■ **TÂCHE ASSIGNÉE**:
Reproduisez à l'identique le passage de l'extrait sur la chasteté et le travail qui commence aux mots « La chasteté est » et s'arrête après « de la tribune. ».
***** EXTRAIT DU DOCUMENT *****
La chasteté est compagne du travail ; la mollesse est l’attribut de l’inertie. Les hommes de méditation, les penseurs énergiques, tous ces grands travailleurs, sont de capacité médiocre au service de l’amour. Pascal, Newton, Leibnitz, Kant et tant d’autres, oublièrent, dans leurs contemplations profondes, qu’il étaient hommes. Le sexe les devine : les génies de cette trempe lui inspirent peu d’attrait. Laisse là les femmes, disait à Jean-Jacques cette gentille Vénitienne, et étudie les mathématiques. Comme l’athlète se préparait aux jeux du cirque par l’exercice et l’abstinence, l’homme de travail fuit le plaisir, abstinuit venere et baccho. Mirabeau périt, malgré la force de sa constitution, pour avoir voulu joindre les prouesses de l’alcôve aux triomphes de la tribune.
***** DONNÉES PRÉSENTÉES *****
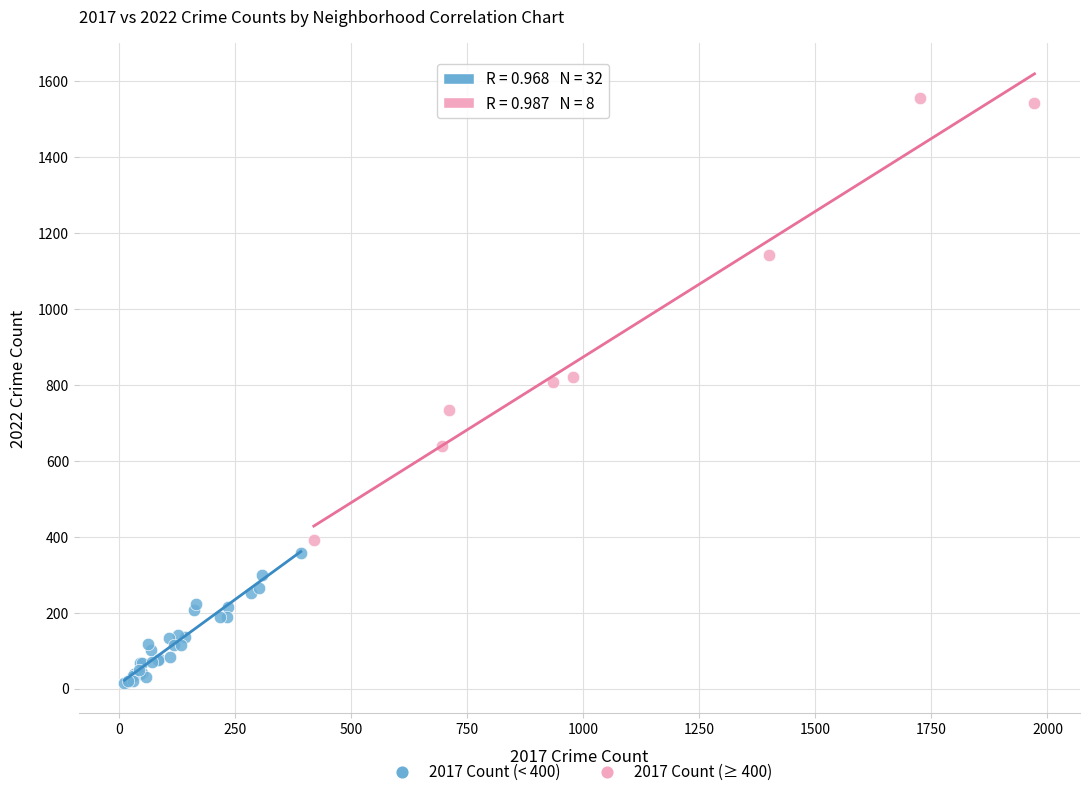

What are all the series names shown in the legend?

2017 Count (< 400), 2017 Count (≥ 400)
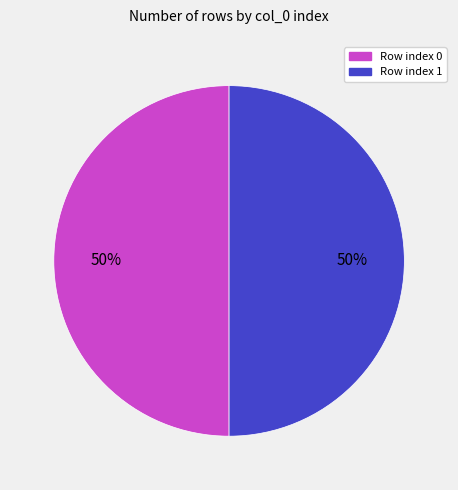

To the nearest percent, what is the average slice percentage?

50%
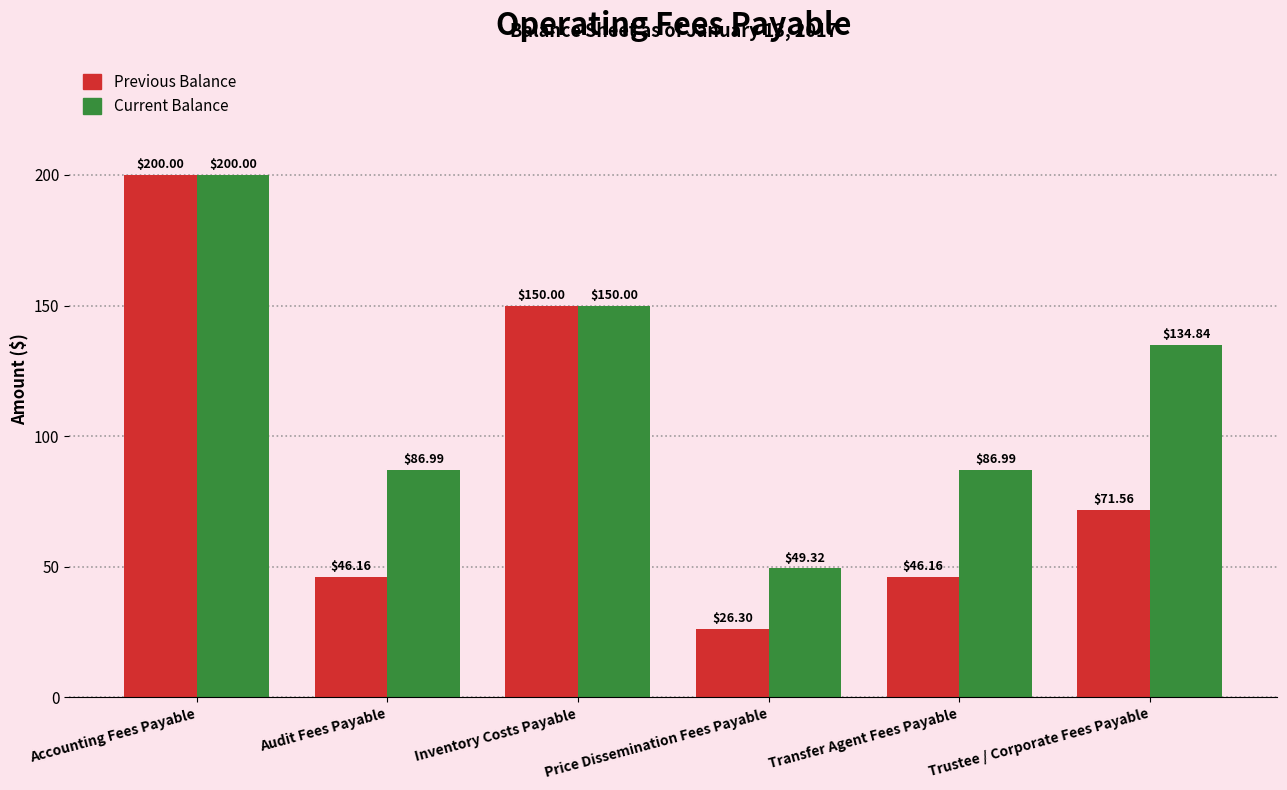

The value of Current Balance at Audit Fees Payable is 87.0. True or false?

True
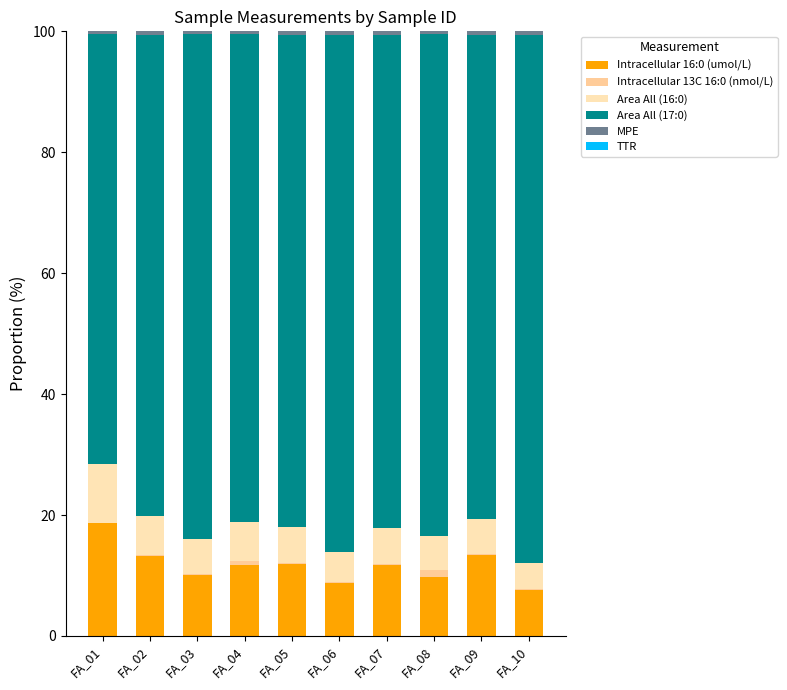

How many categories are shown in the chart?

10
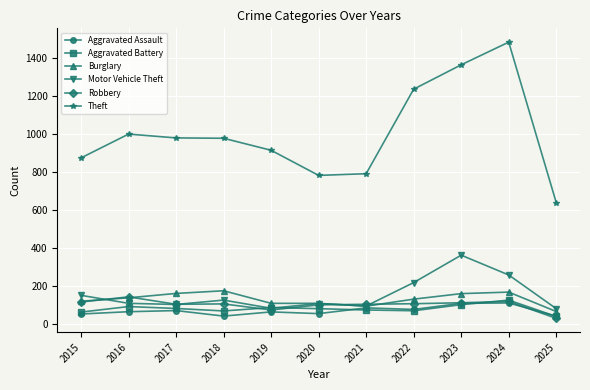

Which series has the largest range (max minus min)?

Theft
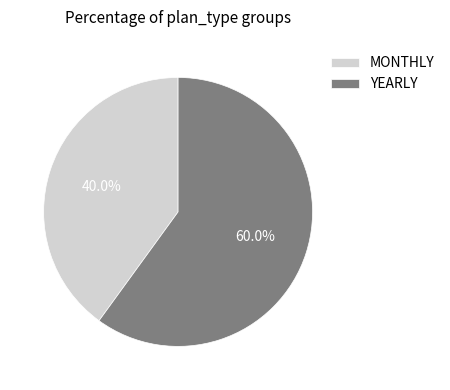

Between YEARLY and MONTHLY, which is larger?

YEARLY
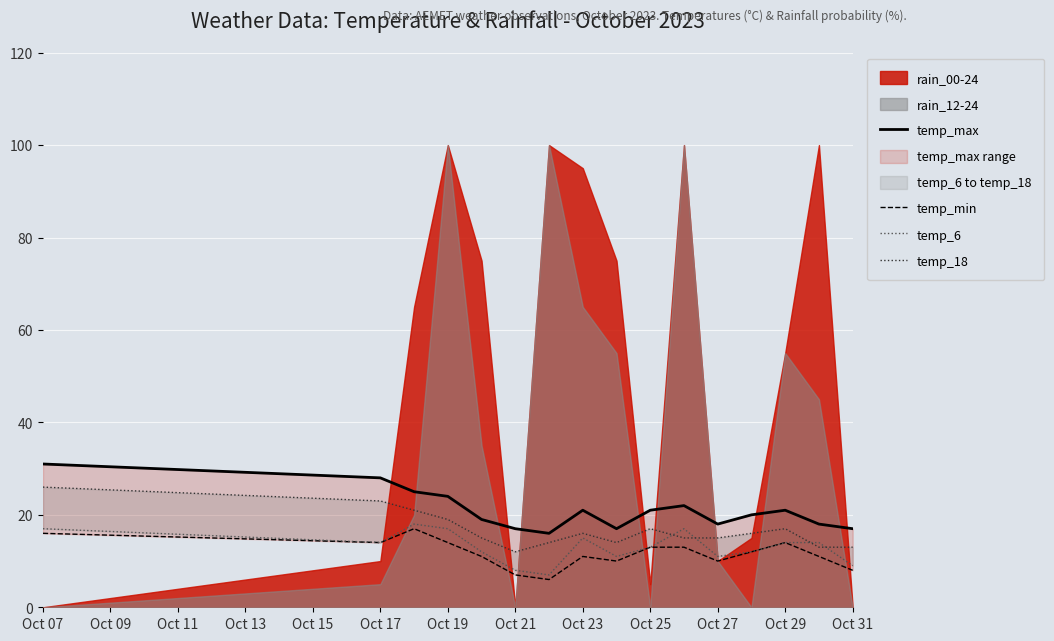

True or false: temp_max and temp_min cross at least once.

False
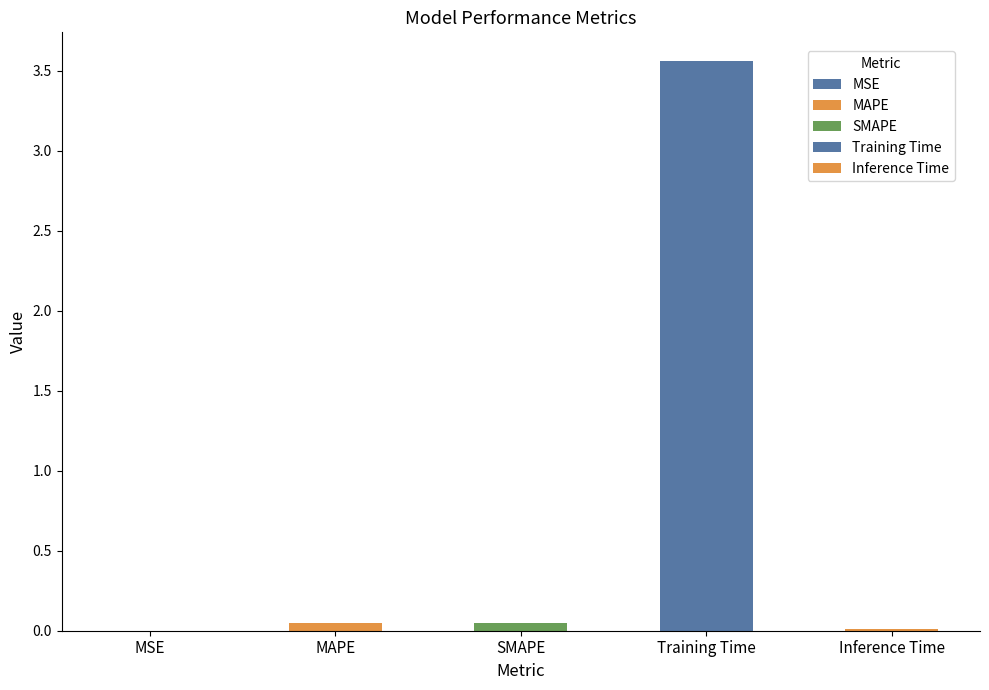

The chart shows a value of 0.0 at MSE. True or false?

True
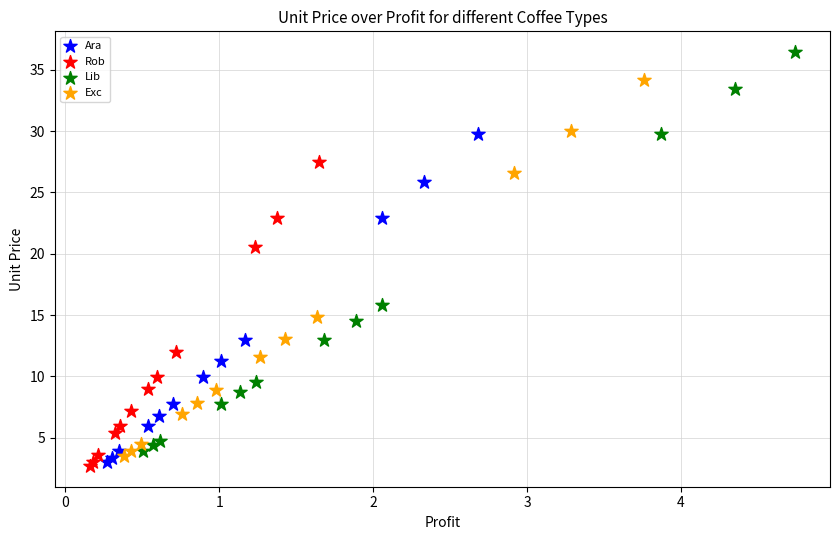

Which series has the widest spread of Y values?

Lib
*****
■ **RÉPONSE RÉDIGÉE**:
La chasteté est compagne du travail ; la mollesse est l’attribut de l’inertie. Les hommes de méditation, les penseurs énergiques, tous ces grands travailleurs, sont de capacité médiocre au service de l’amour. Pascal, Newton, Leibnitz, Kant et tant d’autres, oublièrent, dans leurs contemplations profondes, qu’il étaient hommes. Le sexe les devine : les génies de cette trempe lui inspirent peu d’attrait. Laisse là les femmes, disait à Jean-Jacques cette gentille Vénitienne, et étudie les mathématiques. Comme l’athlète se préparait aux jeux du cirque par l’exercice et l’abstinence, l’homme de travail fuit le plaisir, abstinuit venere et baccho. Mirabeau périt, malgré la force de sa constitution, pour avoir voulu joindre les prouesses de l’alcôve aux triomphes de la tribune.